# Phoenix Suns Offseason Thread



## Dissonance (Jul 21, 2004)

*FAs*
PF/C Amar'e Stoudemire (Early termination option) 
SF Grant Hill (player option)
PF/C Channing Frye (player option)
PF Lou Amundson 
C Jarron Collins

*
Acquisitions*

*
Losses*


*NBA Draft*
46th: 
60th:

Links:
*www.draftexpress.com*
*Shamsports.com*
*NBADRAFT.NET*


----------



## MeirToTheWise (Nov 9, 2005)

That clip of Nash in the locker room afterwards /w Gentry was heartbreaking


----------



## Seuss (Aug 19, 2005)

You just know what's exactly going through Nash's mind; probably realizing that his opportunities to compete for title and make it to NBA Finals continue to shrink. 

I think it would be best idea to try and bring the same team back and go at it again. But who know's what's going on in Amare's head.


----------



## MeirToTheWise (Nov 9, 2005)

I agree that bringing the team back and letting them have another go at it would be great. Though, I keep wondering if it's time to let Amare go. His defense and rebounding is just not where it should be >_>


----------



## HB (May 1, 2004)

Shame and I sense Nash knew that this might not happen again. Too many up and coming teams in the West and of course there's Amare. Really wanted them to win, but oh well stuff happens.


----------



## Dissonance (Jul 21, 2004)

Eh, we've heard the too many up and coming teams thing before and how they'd fall off because of it before. This team is not old outside of Nash and Hill. Young guys are actually developing.



First things that come to mind about what to do.

Extend Amare. Worse comes to worse let him go and find another way to clear up room for a FA replacement by giving away dead weight (see below) or S/T. Hill's expected to pick up his option, Amare opts out, along with Frye, it opens up room.

Get rid of [strike]dead weight[/strike] Barbosa. Seriously. 

Resign one of Lou or Frye depending on how much they want. Frye creates such a mismatch and Lou just flat out hustles. Maybe open up room for an upgrade or Clark to take their minutes. 

I have thoughts about what else I'd want or they could do, but I doubt it'd end up happening.


----------



## Zei_Zao_LS (Apr 1, 2005)

I'm guessing that with the season Frye has had, despite the disappointment of the WCF, he will command a lot more money than he really deserves or the Suns will be willing to give him.
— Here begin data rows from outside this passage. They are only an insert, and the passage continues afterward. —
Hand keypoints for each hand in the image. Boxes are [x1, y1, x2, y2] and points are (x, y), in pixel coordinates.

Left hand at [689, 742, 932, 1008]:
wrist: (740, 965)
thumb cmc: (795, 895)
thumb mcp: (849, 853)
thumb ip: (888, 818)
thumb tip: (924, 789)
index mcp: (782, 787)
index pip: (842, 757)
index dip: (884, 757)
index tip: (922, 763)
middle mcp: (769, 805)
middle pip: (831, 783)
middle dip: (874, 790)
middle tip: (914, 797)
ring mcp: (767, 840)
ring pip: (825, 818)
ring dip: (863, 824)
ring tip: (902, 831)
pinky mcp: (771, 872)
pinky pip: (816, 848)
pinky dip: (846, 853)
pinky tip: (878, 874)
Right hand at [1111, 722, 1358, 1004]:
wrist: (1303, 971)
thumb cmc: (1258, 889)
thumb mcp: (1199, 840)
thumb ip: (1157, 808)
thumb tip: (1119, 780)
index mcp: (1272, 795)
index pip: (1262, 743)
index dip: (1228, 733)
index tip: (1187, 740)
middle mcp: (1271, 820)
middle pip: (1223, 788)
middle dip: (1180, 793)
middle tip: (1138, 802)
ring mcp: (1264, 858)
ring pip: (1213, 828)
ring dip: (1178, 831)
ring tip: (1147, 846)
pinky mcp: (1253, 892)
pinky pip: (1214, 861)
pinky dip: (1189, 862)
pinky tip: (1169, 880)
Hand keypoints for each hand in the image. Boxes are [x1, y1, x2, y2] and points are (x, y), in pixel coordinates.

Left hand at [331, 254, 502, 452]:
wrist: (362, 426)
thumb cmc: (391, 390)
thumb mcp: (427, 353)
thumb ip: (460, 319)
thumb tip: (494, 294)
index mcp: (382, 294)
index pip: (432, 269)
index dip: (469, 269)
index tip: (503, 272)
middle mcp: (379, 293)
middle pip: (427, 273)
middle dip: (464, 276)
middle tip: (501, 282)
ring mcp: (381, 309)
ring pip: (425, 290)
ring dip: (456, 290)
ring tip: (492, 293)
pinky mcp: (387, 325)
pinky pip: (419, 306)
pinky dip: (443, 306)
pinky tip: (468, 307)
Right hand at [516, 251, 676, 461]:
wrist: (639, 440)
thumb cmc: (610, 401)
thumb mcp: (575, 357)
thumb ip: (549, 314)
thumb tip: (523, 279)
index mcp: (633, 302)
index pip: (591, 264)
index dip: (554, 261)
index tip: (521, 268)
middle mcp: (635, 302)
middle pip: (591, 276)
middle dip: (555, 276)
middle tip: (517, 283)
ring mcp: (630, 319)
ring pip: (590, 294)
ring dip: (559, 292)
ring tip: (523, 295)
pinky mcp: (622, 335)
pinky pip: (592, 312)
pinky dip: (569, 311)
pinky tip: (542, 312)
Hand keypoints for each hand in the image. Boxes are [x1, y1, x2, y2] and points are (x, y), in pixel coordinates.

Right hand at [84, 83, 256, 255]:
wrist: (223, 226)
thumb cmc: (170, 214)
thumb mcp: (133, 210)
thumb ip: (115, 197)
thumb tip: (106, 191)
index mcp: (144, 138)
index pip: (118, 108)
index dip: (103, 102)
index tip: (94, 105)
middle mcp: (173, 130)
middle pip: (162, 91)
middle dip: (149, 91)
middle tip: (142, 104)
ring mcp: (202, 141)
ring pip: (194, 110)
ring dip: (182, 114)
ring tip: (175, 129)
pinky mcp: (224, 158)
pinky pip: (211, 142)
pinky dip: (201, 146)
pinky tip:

I'm guessing that Frye will walk and, kind of par for the course, the Suns will replace him with a cheap player who ends up being a huge bargain because our shooting coaches know voodoo.

Guessing that Frye will command something up to the MLE. I wouldn't be surprised to see him go to the Spurs or Knicks, perhaps some other team who needs a stretch 4-5 (Magic, Hawks, Bobcats).

I hope we keep Lou, we need his defense and hustle.


----------